[GOAL OF THE EXERCISE] Give the records below again exactly, and exclude each picture.

[WORKING DATA]

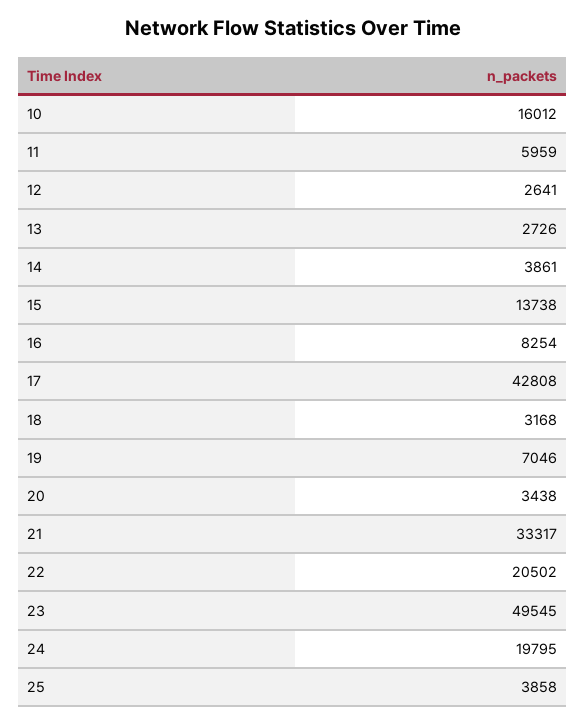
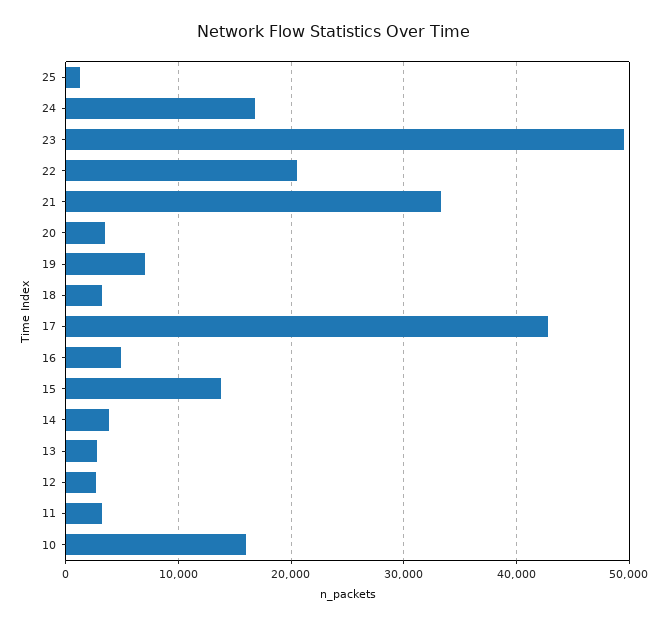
  {
    "10": 16012,
-   "11": 5959,
+   "11": 3000,
    "12": 2641,
    "13": 2726,
    "14": 3861,
    "15": 13738,
-   "16": 8254,
+   "16": 5000,
    "17": 42808,
    "18": 3168,
    "19": 7046,
    "20": 3438,
    "21": 33317,
    "22": 20502,
    "23": 49545,
-   "24": 19795,
+   "24": 17000,
-   "25": 3858
+   "25": 1000
  }

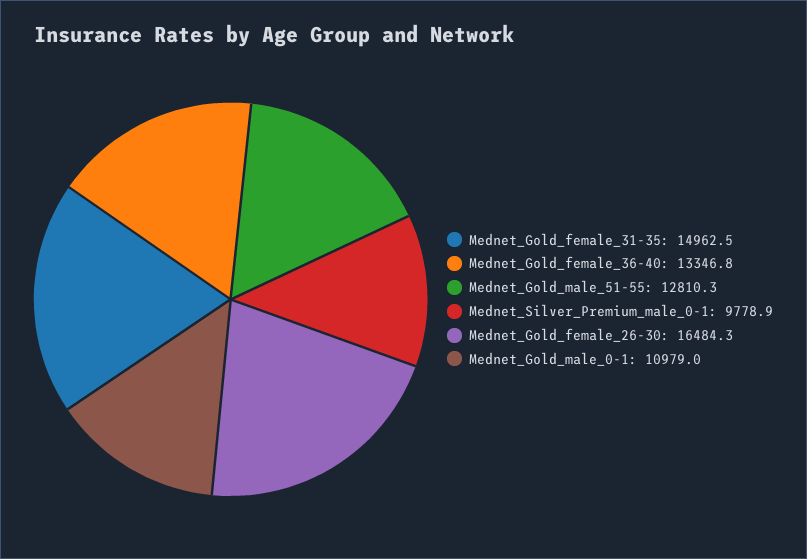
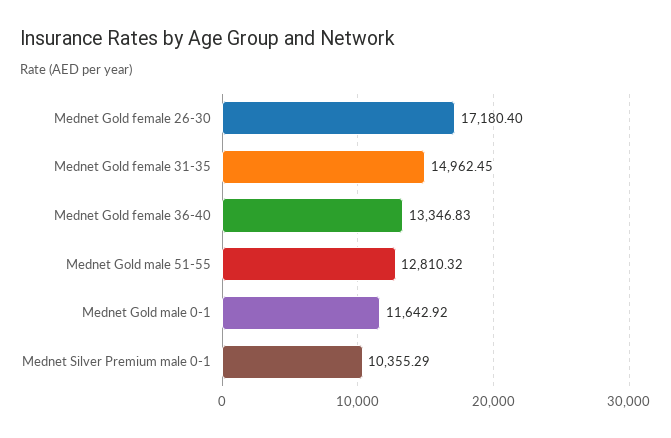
  {
    "Mednet_Gold_female_31-35": 14962.45,
    "Mednet_Gold_female_36-40": 13346.83,
    "Mednet_Gold_male_51-55": 12810.32,
-   "Mednet_Silver_Premium_male_0-1": 9778.9,
+   "Mednet_Silver_Premium_male_0-1": 10355.29,
-   "Mednet_Gold_female_26-30": 16484.3,
+   "Mednet_Gold_female_26-30": 17180.4,
-   "Mednet_Gold_male_0-1": 10979
+   "Mednet_Gold_male_0-1": 11642.92
  }

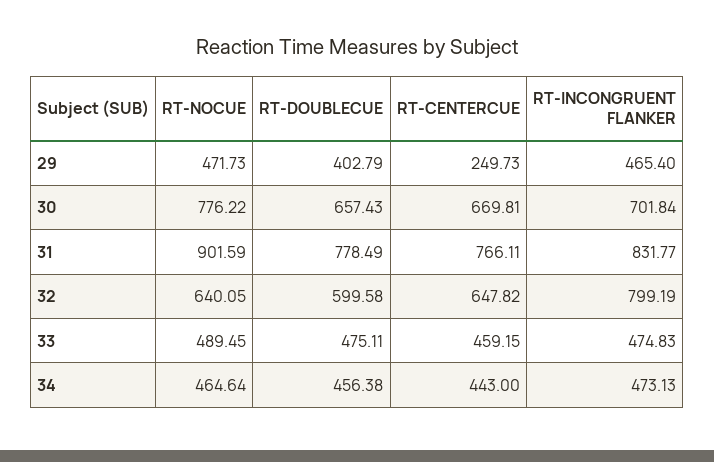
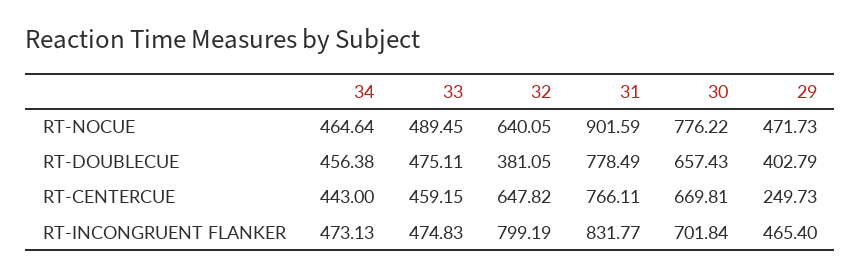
  {
    "RT-NOCUE": {
      "29": 471.73,
      "30": 776.22,
      "31": 901.59,
      "32": 640.05,
      "33": 489.45,
      "34": 464.64
    },
    "RT-DOUBLECUE": {
      "29": 402.79,
      "30": 657.43,
      "31": 778.49,
-     "32": 599.58,
+     "32": 381.05,
      "33": 475.11,
      "34": 456.38
    },
    "RT-CENTERCUE": {
      "29": 249.73,
      "30": 669.81,
      "31": 766.11,
      "32": 647.82,
      "33": 459.15,
      "34": 443
    },
    "RT-INCONGRUENT FLANKER": {
      "29": 465.4,
      "30": 701.84,
      "31": 831.77,
      "32": 799.19,
      "33": 474.83,
      "34": 473.13
    }
  }

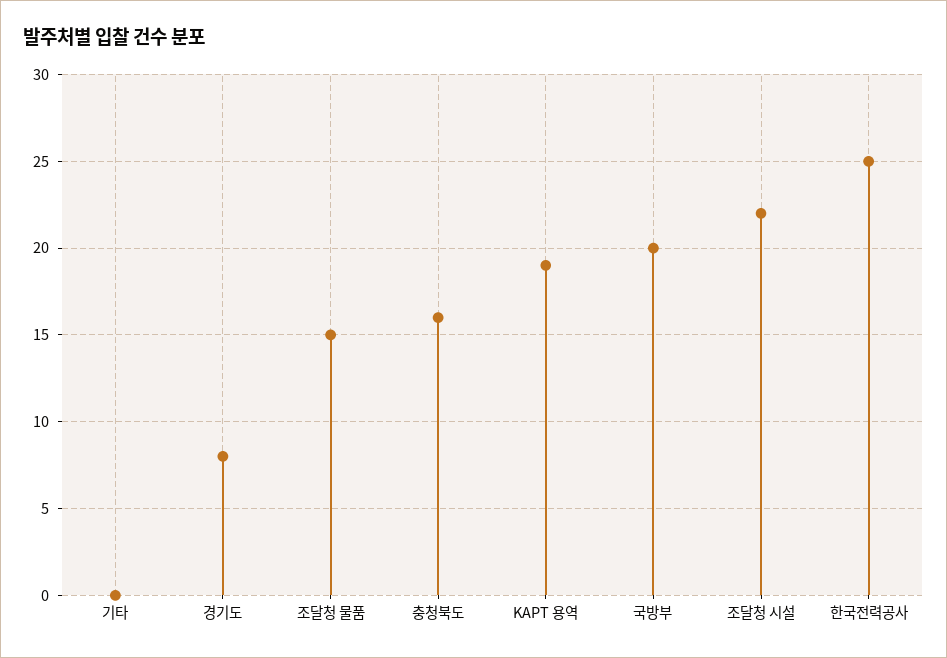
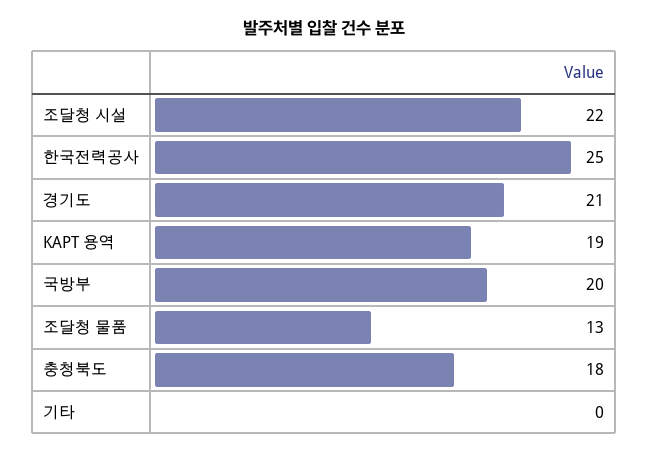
  {
    "기타": 0,
-   "경기도": 8,
+   "경기도": 21,
-   "조달청 물품": 15,
+   "조달청 물품": 13,
-   "충청북도": 16,
+   "충청북도": 18,
    "KAPT 용역": 19,
    "국방부": 20,
    "조달청 시설": 22,
    "한국전력공사": 25
  }

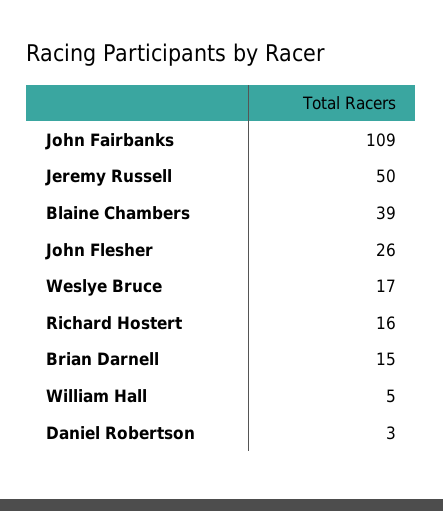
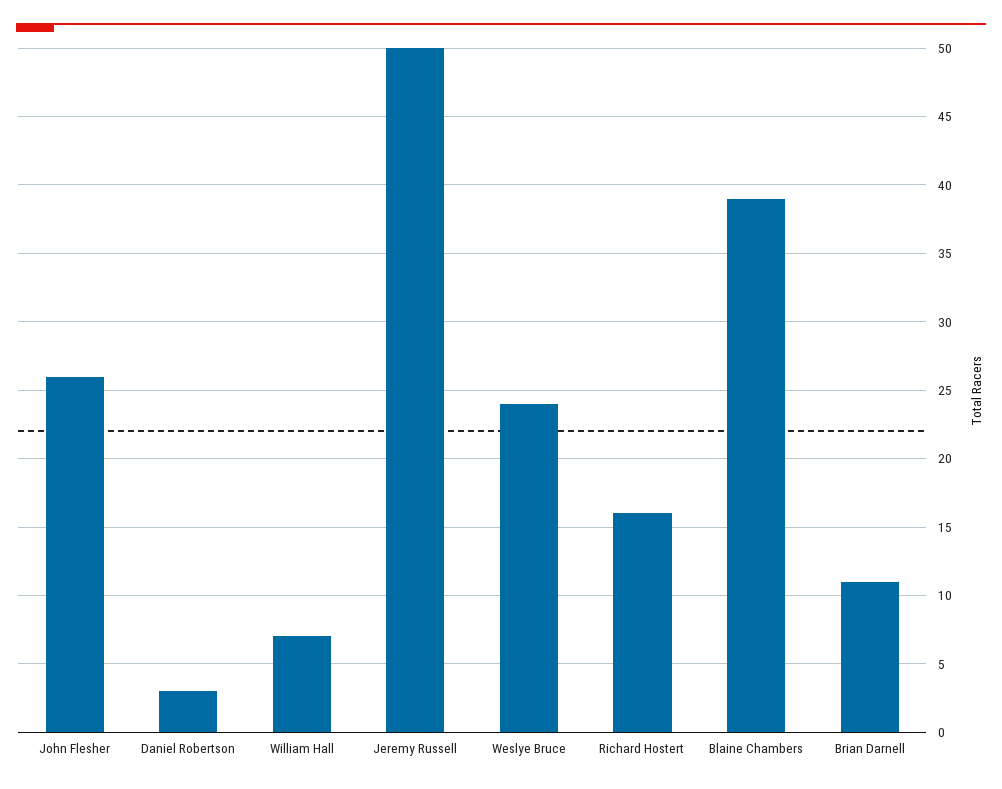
  {
-   "John Fairbanks": 109,
    "Jeremy Russell": 50,
    "Blaine Chambers": 39,
    "John Flesher": 26,
-   "Weslye Bruce": 17,
+   "Weslye Bruce": 24,
    "Richard Hostert": 16,
-   "Brian Darnell": 15,
+   "Brian Darnell": 11,
-   "William Hall": 5,
+   "William Hall": 7,
    "Daniel Robertson": 3
  }

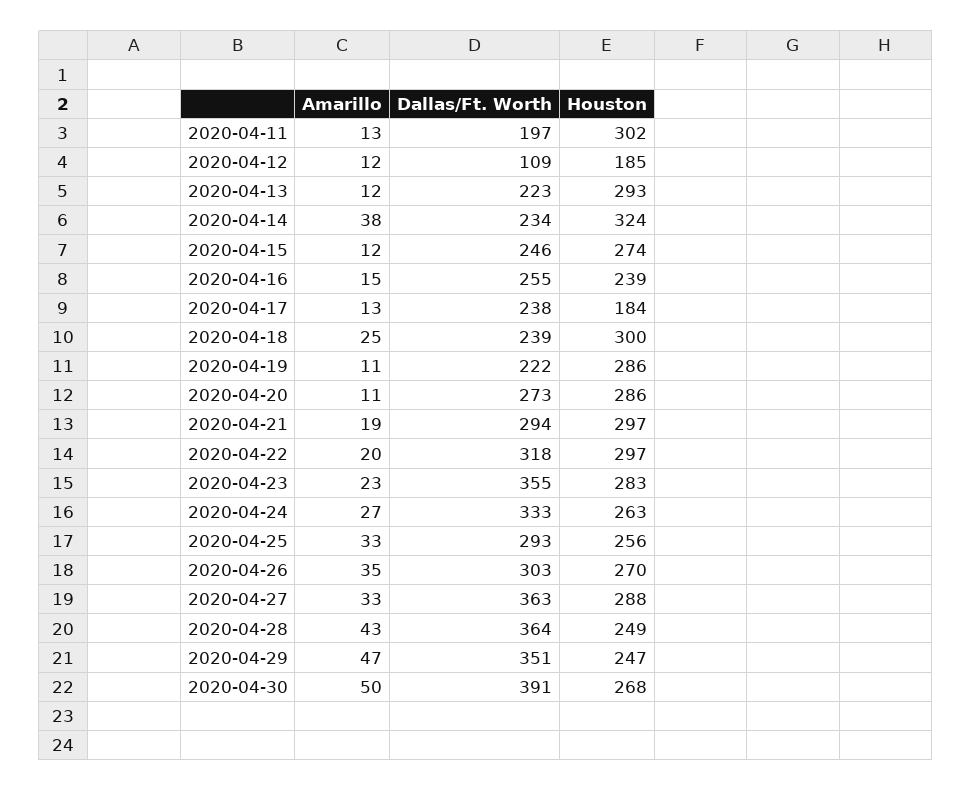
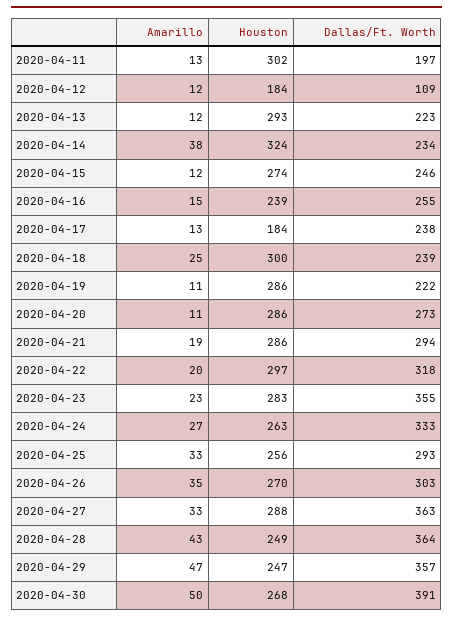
  {
    "Amarillo": {
      "2020-04-11": 13,
      "2020-04-12": 12,
      "2020-04-13": 12,
      "2020-04-14": 38,
      "2020-04-15": 12,
      "2020-04-16": 15,
      "2020-04-17": 13,
      "2020-04-18": 25,
      "2020-04-19": 11,
      "2020-04-20": 11,
      "2020-04-21": 19,
      "2020-04-22": 20,
      "2020-04-23": 23,
      "2020-04-24": 27,
      "2020-04-25": 33,
      "2020-04-26": 35,
      "2020-04-27": 33,
      "2020-04-28": 43,
      "2020-04-29": 47,
      "2020-04-30": 50
    },
    "Dallas/Ft. Worth": {
      "2020-04-11": 197,
      "2020-04-12": 109,
      "2020-04-13": 223,
      "2020-04-14": 234,
      "2020-04-15": 246,
      "2020-04-16": 255,
      "2020-04-17": 238,
      "2020-04-18": 239,
      "2020-04-19": 222,
      "2020-04-20": 273,
      "2020-04-21": 294,
      "2020-04-22": 318,
      "2020-04-23": 355,
      "2020-04-24": 333,
      "2020-04-25": 293,
      "2020-04-26": 303,
      "2020-04-27": 363,
      "2020-04-28": 364,
-     "2020-04-29": 351,
+     "2020-04-29": 357,
      "2020-04-30": 391
    },
    "Houston": {
      "2020-04-11": 302,
-     "2020-04-12": 185,
+     "2020-04-12": 184,
      "2020-04-13": 293,
      "2020-04-14": 324,
      "2020-04-15": 274,
      "2020-04-16": 239,
      "2020-04-17": 184,
      "2020-04-18": 300,
      "2020-04-19": 286,
      "2020-04-20": 286,
-     "2020-04-21": 297,
+     "2020-04-21": 286,
      "2020-04-22": 297,
      "2020-04-23": 283,
      "2020-04-24": 263,
      "2020-04-25": 256,
      "2020-04-26": 270,
      "2020-04-27": 288,
      "2020-04-28": 249,
      "2020-04-29": 247,
      "2020-04-30": 268
    }
  }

[SOLUTION FOR THIS EXERCISE]
  {
    "10": 16012,
-   "11": 5959,
+   "11": 3000,
    "12": 2641,
    "13": 2726,
    "14": 3861,
    "15": 13738,
-   "16": 8254,
+   "16": 5000,
    "17": 42808,
    "18": 3168,
    "19": 7046,
    "20": 3438,
    "21": 33317,
    "22": 20502,
    "23": 49545,
-   "24": 19795,
+   "24": 17000,
-   "25": 3858
+   "25": 1000
  }

  {
    "Mednet_Gold_female_31-35": 14962.45,
    "Mednet_Gold_female_36-40": 13346.83,
    "Mednet_Gold_male_51-55": 12810.32,
-   "Mednet_Silver_Premium_male_0-1": 9778.9,
+   "Mednet_Silver_Premium_male_0-1": 10355.29,
-   "Mednet_Gold_female_26-30": 16484.3,
+   "Mednet_Gold_female_26-30": 17180.4,
-   "Mednet_Gold_male_0-1": 10979
+   "Mednet_Gold_male_0-1": 11642.92
  }

  {
    "RT-NOCUE": {
      "29": 471.73,
      "30": 776.22,
      "31": 901.59,
      "32": 640.05,
      "33": 489.45,
      "34": 464.64
    },
    "RT-DOUBLECUE": {
      "29": 402.79,
      "30": 657.43,
      "31": 778.49,
-     "32": 599.58,
+     "32": 381.05,
      "33": 475.11,
      "34": 456.38
    },
    "RT-CENTERCUE": {
      "29": 249.73,
      "30": 669.81,
      "31": 766.11,
      "32": 647.82,
      "33": 459.15,
      "34": 443
    },
    "RT-INCONGRUENT FLANKER": {
      "29": 465.4,
      "30": 701.84,
      "31": 831.77,
      "32": 799.19,
      "33": 474.83,
      "34": 473.13
    }
  }

  {
    "기타": 0,
-   "경기도": 8,
+   "경기도": 21,
-   "조달청 물품": 15,
+   "조달청 물품": 13,
-   "충청북도": 16,
+   "충청북도": 18,
    "KAPT 용역": 19,
    "국방부": 20,
    "조달청 시설": 22,
    "한국전력공사": 25
  }

  {
-   "John Fairbanks": 109,
    "Jeremy Russell": 50,
    "Blaine Chambers": 39,
    "John Flesher": 26,
-   "Weslye Bruce": 17,
+   "Weslye Bruce": 24,
    "Richard Hostert": 16,
-   "Brian Darnell": 15,
+   "Brian Darnell": 11,
-   "William Hall": 5,
+   "William Hall": 7,
    "Daniel Robertson": 3
  }

  {
    "Amarillo": {
      "2020-04-11": 13,
      "2020-04-12": 12,
      "2020-04-13": 12,
      "2020-04-14": 38,
      "2020-04-15": 12,
      "2020-04-16": 15,
      "2020-04-17": 13,
      "2020-04-18": 25,
      "2020-04-19": 11,
      "2020-04-20": 11,
      "2020-04-21": 19,
      "2020-04-22": 20,
      "2020-04-23": 23,
      "2020-04-24": 27,
      "2020-04-25": 33,
      "2020-04-26": 35,
      "2020-04-27": 33,
      "2020-04-28": 43,
      "2020-04-29": 47,
      "2020-04-30": 50
    },
    "Dallas/Ft. Worth": {
      "2020-04-11": 197,
      "2020-04-12": 109,
      "2020-04-13": 223,
      "2020-04-14": 234,
      "2020-04-15": 246,
      "2020-04-16": 255,
      "2020-04-17": 238,
      "2020-04-18": 239,
      "2020-04-19": 222,
      "2020-04-20": 273,
      "2020-04-21": 294,
      "2020-04-22": 318,
      "2020-04-23": 355,
      "2020-04-24": 333,
      "2020-04-25": 293,
      "2020-04-26": 303,
      "2020-04-27": 363,
      "2020-04-28": 364,
-     "2020-04-29": 351,
+     "2020-04-29": 357,
      "2020-04-30": 391
    },
    "Houston": {
      "2020-04-11": 302,
-     "2020-04-12": 185,
+     "2020-04-12": 184,
      "2020-04-13": 293,
      "2020-04-14": 324,
      "2020-04-15": 274,
      "2020-04-16": 239,
      "2020-04-17": 184,
      "2020-04-18": 300,
      "2020-04-19": 286,
      "2020-04-20": 286,
-     "2020-04-21": 297,
+     "2020-04-21": 286,
      "2020-04-22": 297,
      "2020-04-23": 283,
      "2020-04-24": 263,
      "2020-04-25": 256,
      "2020-04-26": 270,
      "2020-04-27": 288,
      "2020-04-28": 249,
      "2020-04-29": 247,
      "2020-04-30": 268
    }
  }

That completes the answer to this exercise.